Publishing Info: March 12, 2013 by Random House Publishing Group
Genres: Historical Fiction, Young Adult
Find it on the web: Buy from Amazon // GoodreadsDate Completed: April 1, 2013 (Marked as DNF)
A new series set in the golden age of glam . . . Set in Old Hollywood, Starstruck follows the lives of three teen girls as they live, love, and claw their way to the top in a world where being a star is all that matters.
Despite my frustrations with picking up a book and deciding not to finish, I actually really like writing DNF reviews for a very specific reason — There’s always a different reason I’ve chosen not to finish. In the case of STARSTRUCK, it really wasn’t that I felt like the book was awful or unbearable. I made it about 100 pages into the book and just didn’t find myself connecting with any of the characters or the setting.
STARSTRUCK is set in the golden age of Hollywood (think Singin’ in the Rain — after the transition from silent films to “the talkies”, where movies stars are THE legends). I really thought this was going to be such an interesting time period to read about and I was really hoping to get swept away with all of the glamor of Hollywood, but I just never made that connection. Instead of really getting into it, I had a hard time placing myself in that time period.
The characters didn’t come together for me either. Margaret was a perfectly nice girl — and the character I really got to know the best throughout the first 100 pages — but I never got interested in her story and didn’t find myself behind her or rooting for her to have all of her dreams fulfilled. If I can’t get behind the main character, it just makes it really hard for me to continue with a book and not struggle with it the rest of the way.
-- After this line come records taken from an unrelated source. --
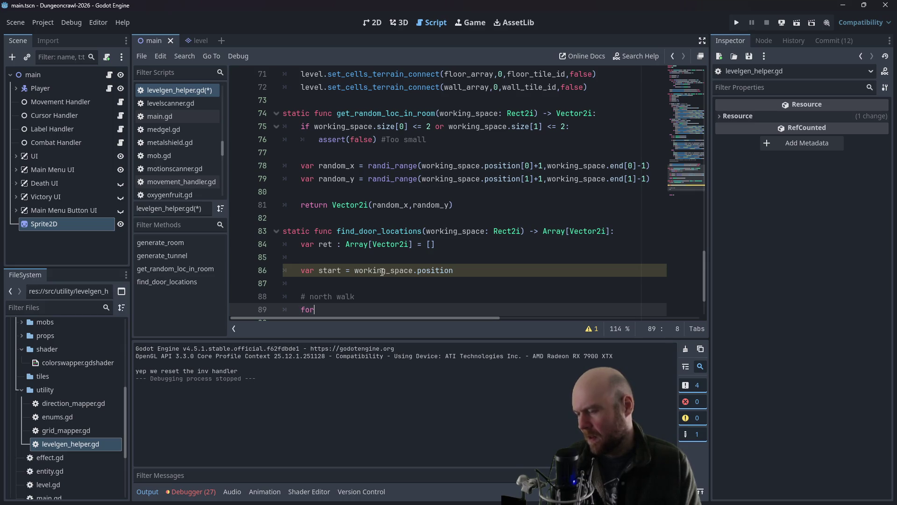
type("x i")
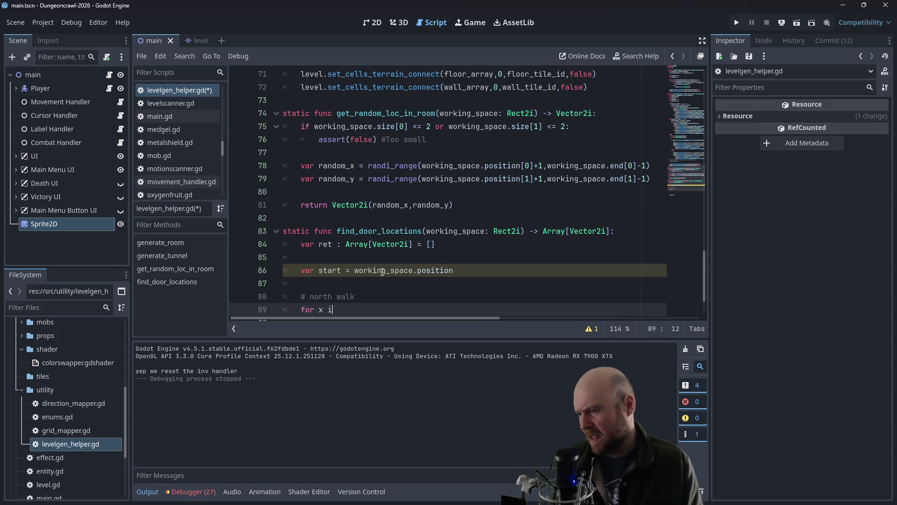
type("n working_s")
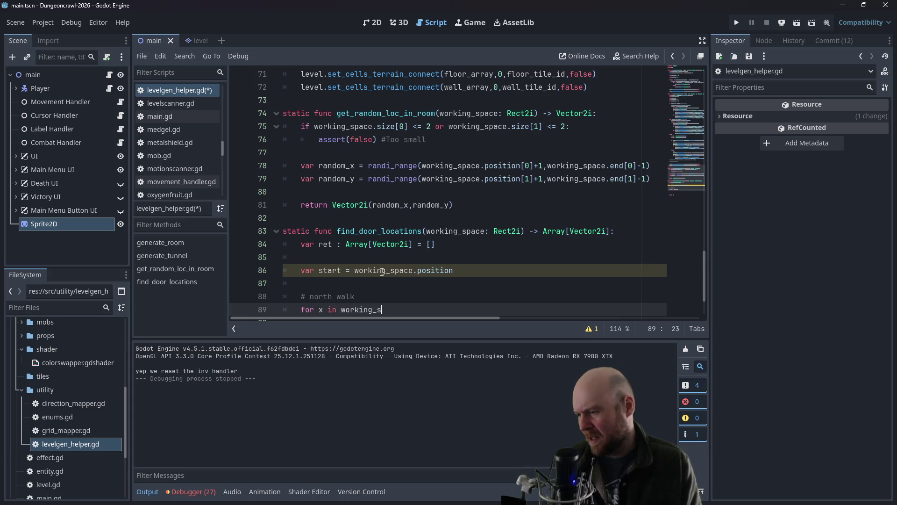
key("BackSpace")
key("BackSpace")
key("BackSpace")
type("r")
key("BackSpace")
key("BackSpace")
type("ra")
key("Return")
type("working_space.")
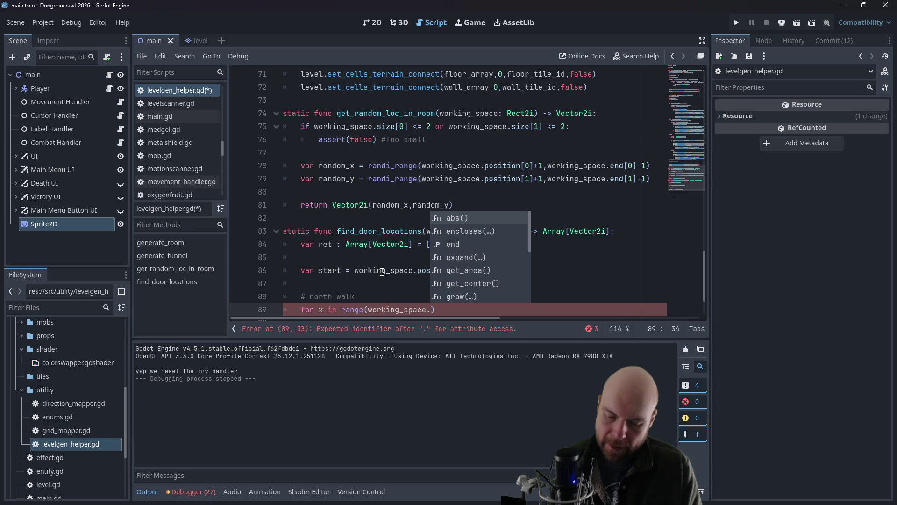
type("size[0])")
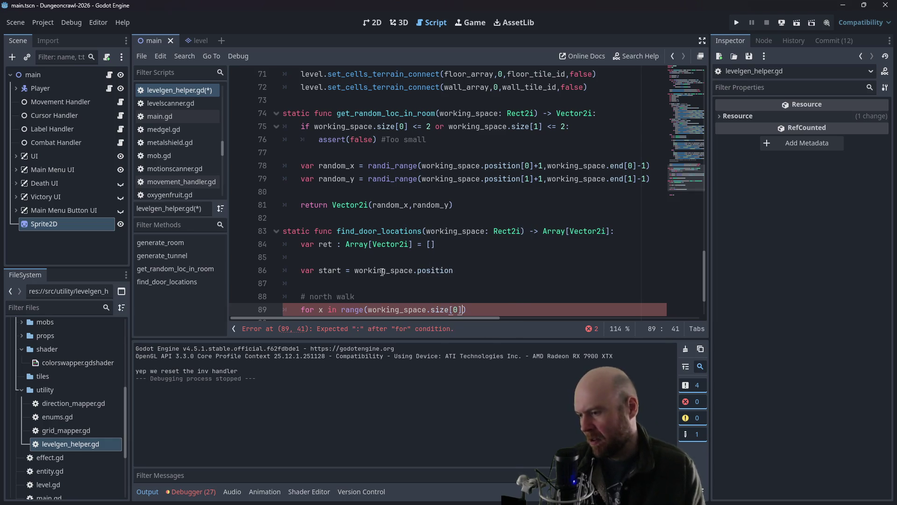
type(":")
key("Return")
Another thing I knew would be the final nail in the coffin was the mystery. There was a small mystery set up and Margaret was curious enough to start digging and possibly solve it… But I found myself not really caring what happened at all. Before I became obsessed with YA, I was a mystery girl through and through. If the mystery of the story doesn’t interest me, there’s no way I’m going to make it through and come out the other end of the book enjoying it.
Overall, STARSTRUCK didn’t seem like a “bad book”. It just wasn’t the book for me. If all of these things interest you, I’d say give it a shot! Personally, I just didn’t make the connections with the book like I had hoped to and chose not to invest the time in finishing when I could tell I was already struggling.
** Updated 4/24 ** Disclaimer: It has come to light that I need to put a disclaimer regarding DNF reviews. It is my policy to review every book that I read and I include books that I wasn’t able to finish in that category, provided I had read enough of the book to share my thoughts. For the case of STARSTRUCK, I was working with the publisher on this book and had informed them that I was struggling with the book and had chose not to finish. I had full permission to post my review from the publisher and that is why I chose to still write a review for this book. I understand that marking books as DNF can be a sensitive subject, especially when posting reviews for them so I thank you for respecting my feelings about the book as understand the reasons why I posted a DNF review.
Margaret: Margaret was really the only character I got to know well enough to talk about, and even then I’m not sure what to say. She was a perfectly fine girl but seemed very plain (despite the descriptions of her beauty). Her personality didn’t pop off the page for me and I just had a hard time saying, “YES, I want good things to happen to you!” I just didn’t even feel invested in Margaret’s story.
I’ve come to realize that I just don’t particularly connect with this era. I have trouble reading with a few select time periods for some reason and I’m not sure why but this happens to be one of them, unfortunately!